Expose BackupEngine C API additions: StopBackup and rate limiters#14722
Expose BackupEngine C API additions: StopBackup and rate limiters#14722rajsuvariya-stripe wants to merge 6 commits into
Conversation
Add rocksdb_backup_engine_stop_backup() to c.h and db/c.cc so that language bindings using the C API (e.g. Rust via librocksdb-sys) can cancel an in-progress backup without needing a custom C++ shim. Co-Authored-By: Claude Sonnet 4.6 <noreply@anthropic.com> Committed-By-Agent: claude
Add rocksdb_backup_engine_options_set_backup_rate_limiter() and rocksdb_backup_engine_options_set_restore_rate_limiter() to c.h and db/c.cc so that language bindings (e.g.
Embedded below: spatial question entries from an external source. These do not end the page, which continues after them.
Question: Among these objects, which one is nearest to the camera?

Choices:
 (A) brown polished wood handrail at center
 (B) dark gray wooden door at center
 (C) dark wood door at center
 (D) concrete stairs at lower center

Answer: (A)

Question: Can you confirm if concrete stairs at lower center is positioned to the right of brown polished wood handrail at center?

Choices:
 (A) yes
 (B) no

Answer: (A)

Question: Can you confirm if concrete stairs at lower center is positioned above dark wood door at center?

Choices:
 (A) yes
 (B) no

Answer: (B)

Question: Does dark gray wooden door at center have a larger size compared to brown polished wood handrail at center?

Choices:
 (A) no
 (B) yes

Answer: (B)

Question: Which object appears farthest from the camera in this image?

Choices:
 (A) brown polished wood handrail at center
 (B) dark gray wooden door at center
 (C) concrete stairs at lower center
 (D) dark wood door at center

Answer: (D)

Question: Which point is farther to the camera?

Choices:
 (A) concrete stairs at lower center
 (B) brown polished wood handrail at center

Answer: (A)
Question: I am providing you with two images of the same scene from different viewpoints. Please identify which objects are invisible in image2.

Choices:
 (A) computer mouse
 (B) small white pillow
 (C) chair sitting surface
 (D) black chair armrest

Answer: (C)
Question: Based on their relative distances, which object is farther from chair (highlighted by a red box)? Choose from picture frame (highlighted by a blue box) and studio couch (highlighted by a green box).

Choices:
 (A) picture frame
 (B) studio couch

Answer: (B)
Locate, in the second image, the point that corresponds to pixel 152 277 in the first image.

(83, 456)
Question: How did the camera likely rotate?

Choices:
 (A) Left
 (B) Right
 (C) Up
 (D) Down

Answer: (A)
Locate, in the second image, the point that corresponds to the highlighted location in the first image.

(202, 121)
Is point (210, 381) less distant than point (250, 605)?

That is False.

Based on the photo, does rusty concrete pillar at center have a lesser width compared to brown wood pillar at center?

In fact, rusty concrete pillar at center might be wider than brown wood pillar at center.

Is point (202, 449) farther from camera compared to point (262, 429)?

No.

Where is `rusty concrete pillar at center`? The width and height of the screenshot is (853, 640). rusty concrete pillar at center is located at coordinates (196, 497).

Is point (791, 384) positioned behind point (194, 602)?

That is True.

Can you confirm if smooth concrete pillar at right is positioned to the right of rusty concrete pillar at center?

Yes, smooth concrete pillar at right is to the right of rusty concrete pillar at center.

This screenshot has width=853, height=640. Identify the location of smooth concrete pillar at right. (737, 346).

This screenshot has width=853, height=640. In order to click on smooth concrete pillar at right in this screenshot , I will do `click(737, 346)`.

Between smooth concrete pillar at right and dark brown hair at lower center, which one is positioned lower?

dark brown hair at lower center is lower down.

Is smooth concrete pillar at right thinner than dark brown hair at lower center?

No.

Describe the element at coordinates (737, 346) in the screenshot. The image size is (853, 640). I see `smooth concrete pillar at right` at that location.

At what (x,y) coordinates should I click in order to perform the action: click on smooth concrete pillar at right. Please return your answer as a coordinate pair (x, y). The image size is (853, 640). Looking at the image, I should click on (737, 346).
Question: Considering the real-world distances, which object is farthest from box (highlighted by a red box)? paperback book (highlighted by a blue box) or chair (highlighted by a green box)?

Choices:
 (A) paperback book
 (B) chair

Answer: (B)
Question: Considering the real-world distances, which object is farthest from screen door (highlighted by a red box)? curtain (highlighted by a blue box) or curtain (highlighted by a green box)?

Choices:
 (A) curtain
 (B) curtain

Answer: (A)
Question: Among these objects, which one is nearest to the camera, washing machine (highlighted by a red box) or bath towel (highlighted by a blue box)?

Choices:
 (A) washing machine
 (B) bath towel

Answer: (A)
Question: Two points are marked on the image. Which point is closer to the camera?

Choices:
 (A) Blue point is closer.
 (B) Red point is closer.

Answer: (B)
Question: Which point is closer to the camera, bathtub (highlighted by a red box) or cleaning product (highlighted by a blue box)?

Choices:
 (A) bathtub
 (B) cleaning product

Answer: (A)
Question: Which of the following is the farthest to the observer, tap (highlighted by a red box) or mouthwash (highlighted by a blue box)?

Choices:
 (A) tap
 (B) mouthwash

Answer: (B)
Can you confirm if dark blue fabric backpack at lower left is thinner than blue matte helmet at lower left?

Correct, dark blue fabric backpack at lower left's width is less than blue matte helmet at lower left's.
Rust via librocksdb-sys) can pass a full RateLimiter object — including kAllIo mode for read+write throttling — without needing a custom C++ shim. The existing backup_rate_limit / restore_rate_limit uint64_t setters only throttle writes; these new functions expose the richer shared_ptr<RateLimiter> fields that override the uint64_t limits. Co-Authored-By: Claude Sonnet 4.6 <noreply@anthropic.com> Committed-By-Agent: claude
| } | ||
|
|
||
| void rocksdb_create_backup_options_set_flush_before_backup( | ||
| rocksdb_create_backup_options_t* options, unsigned char v) { |
There was a problem hiding this comment.
why not use a bool here instead of the unsigned char v?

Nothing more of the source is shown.